Originally Posted by swingaleg:
“not so sure about that........more and more people will just be employed to shuffle the money around by performing services
there'll be more coffee shops, more hairdressers.......would you really want a robot cutting your hair when the point of going to the hairdresser is to spend an hour being pampered and having a chat
I shuffle information from one place to another and charge people for doing it.......I don't really produce anything
the robots might produce goods but I think personal services will always be done by people........it's unlikely you'll go to a robot dentist or chuck money in a hat for a robot street entertainer or pay to see a robot theatre production of Macbeth..........very few of us will produce anything. We'll all be sending money around the circle in return for personal services”
True - just think of all the jobs that didn't exist in 1960 or 70 - from financial advisers, kitchen designers,or IT specialists, to dog walkers, nail technicians, and fashion designers. Or the expansion in the numbers of taxi drivers, vets, care workers, social workers, lecturers, estate agents, restaurant staff, or travel agents. Or there's the upgrading of typists and nurses and hairdressers. .

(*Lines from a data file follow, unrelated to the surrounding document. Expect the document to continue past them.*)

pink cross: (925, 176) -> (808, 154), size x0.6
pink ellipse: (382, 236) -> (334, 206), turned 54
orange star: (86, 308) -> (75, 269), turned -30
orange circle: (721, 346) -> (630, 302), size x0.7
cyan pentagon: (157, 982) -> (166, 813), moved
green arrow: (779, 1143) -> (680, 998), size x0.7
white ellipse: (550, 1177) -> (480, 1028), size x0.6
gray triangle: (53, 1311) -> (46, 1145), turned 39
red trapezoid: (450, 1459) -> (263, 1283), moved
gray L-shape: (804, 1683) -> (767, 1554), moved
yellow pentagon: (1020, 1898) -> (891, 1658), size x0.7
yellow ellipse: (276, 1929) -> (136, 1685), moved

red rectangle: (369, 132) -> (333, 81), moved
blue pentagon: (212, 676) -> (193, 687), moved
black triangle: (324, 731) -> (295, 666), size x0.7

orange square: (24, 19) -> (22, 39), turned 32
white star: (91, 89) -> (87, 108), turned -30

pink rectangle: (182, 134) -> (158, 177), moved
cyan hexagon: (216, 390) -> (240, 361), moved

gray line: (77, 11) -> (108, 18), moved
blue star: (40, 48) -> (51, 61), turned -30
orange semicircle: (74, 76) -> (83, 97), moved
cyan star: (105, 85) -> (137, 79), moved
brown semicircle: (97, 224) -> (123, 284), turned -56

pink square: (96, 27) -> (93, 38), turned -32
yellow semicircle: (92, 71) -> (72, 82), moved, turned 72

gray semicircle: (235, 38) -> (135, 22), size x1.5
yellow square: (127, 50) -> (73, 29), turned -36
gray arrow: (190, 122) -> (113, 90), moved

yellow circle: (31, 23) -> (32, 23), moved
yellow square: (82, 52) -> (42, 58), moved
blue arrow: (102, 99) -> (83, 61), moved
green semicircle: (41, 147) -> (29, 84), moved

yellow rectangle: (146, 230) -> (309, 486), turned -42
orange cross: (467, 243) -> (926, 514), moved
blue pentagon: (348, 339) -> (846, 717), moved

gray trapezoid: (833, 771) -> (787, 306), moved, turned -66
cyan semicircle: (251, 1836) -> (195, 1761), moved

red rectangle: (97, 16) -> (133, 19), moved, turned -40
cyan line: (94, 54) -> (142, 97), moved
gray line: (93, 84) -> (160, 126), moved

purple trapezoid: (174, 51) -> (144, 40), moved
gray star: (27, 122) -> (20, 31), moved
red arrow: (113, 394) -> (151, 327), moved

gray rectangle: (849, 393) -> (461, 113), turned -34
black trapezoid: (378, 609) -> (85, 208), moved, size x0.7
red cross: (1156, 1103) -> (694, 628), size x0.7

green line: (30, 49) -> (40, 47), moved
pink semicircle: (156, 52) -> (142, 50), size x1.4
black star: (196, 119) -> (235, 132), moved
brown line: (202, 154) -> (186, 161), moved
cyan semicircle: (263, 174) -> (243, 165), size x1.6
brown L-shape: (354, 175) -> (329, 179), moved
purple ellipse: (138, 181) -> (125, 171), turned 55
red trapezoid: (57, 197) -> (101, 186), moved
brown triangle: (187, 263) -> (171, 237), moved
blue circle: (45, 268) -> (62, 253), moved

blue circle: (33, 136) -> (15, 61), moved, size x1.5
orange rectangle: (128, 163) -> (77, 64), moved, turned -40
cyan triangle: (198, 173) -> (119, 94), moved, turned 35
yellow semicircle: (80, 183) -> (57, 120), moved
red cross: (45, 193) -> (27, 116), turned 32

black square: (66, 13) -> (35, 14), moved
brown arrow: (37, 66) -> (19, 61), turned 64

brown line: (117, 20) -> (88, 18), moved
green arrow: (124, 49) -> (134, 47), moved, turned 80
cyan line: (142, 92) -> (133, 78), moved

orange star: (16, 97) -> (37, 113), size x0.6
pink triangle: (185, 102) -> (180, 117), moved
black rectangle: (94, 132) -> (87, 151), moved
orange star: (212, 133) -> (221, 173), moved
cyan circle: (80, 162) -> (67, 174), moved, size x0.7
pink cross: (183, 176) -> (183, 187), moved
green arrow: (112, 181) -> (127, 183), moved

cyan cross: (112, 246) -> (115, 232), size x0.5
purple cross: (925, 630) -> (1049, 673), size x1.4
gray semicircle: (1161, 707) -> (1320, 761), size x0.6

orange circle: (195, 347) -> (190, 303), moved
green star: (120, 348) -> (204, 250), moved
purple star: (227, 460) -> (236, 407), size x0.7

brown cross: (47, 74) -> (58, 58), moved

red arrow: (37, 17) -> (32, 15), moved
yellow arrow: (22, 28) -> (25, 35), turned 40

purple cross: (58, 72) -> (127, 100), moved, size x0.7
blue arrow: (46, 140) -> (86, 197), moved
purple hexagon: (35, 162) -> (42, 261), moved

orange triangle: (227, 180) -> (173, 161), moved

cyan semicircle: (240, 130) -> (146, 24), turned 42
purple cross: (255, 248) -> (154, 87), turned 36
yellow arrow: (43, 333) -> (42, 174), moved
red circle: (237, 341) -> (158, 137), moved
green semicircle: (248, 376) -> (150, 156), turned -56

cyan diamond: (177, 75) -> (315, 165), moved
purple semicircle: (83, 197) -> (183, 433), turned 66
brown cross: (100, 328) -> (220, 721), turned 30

One of the problems is that much of that needs average incomes that are higher overall, and many need enough people with incomes well above the average, to pay for their services. The alternative is nothing happening. A good example is the theatre- when,for most shows, if there are not 300+ people paying £60-90 for a seat, there's not enough coming in for the other 700 in the audience to see a show, and there's a hundred actors, and theatre staff ,on the dole.